Classification Trees Analysis

This assignment is to give you the hands-on experience using R to conduct logistic regression in real world data set. Please refer to the Chapter 9 in the reference textbook (through the link at the bottom under “Lessons”) for details about how to generate classification tree models and the evaluate the model performances.
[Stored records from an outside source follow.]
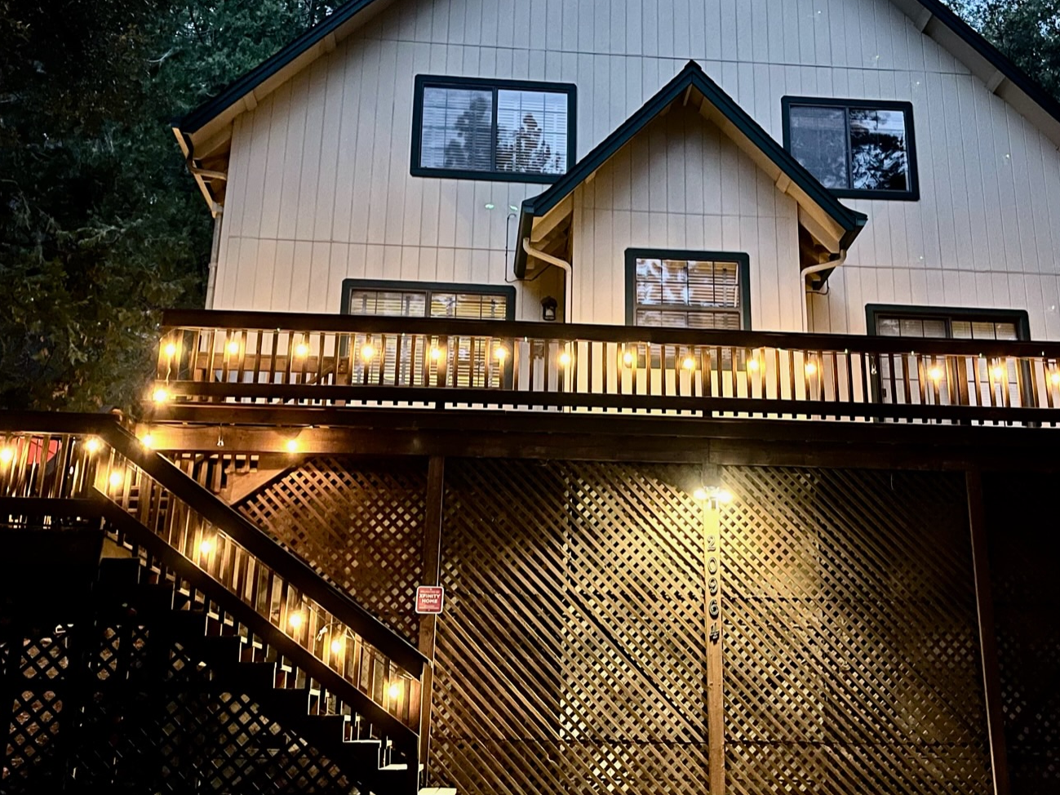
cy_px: 349
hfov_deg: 45.7
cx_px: 603
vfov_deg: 35.1
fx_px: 1255
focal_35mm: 41
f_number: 1.6
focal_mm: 5.1
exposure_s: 1/15
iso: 1000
Then open A Complete Guide On Decision Tree Algorithm (or open the attached Week 5 A Complete Guide On Decision Tree Algorithm.docx), go over the mushrooms.csv example and use the same R codes to reproduce the results step by step, study the way to explain the model and evaluate the results:

Step 1: Install and load libraries

Step 2: Import the data set

Step 3: Data Cleaning

Step 4: Data Exploration and Analysis

Step 5: Data Splicing

Step 6: Building a model

Step 7: Visualizing the tree

Step 8: Testing the model

Step 9: Calculating accuracy

Now open this file mushrooms2.csv (slightly different from the sample dataset) and repeat the same analysis as in the website to conduct a classification tree analysis according to the above steps specifically. Please copy/paste screen images of your work in R, and put into a Word document for submission. Be sure to provide narrative of your answers (i.e., do not just copy/paste your answers without providing some explanation of what you did or your findings). Please include Introduction, R codes with outputs, Figures and explanations with cover and reference pages. A good conclusion to wrap up the assignment is also expected. You also need to follow APA formats.

Reference

https://www.edureka.co/blog/decision-tree-algorithm/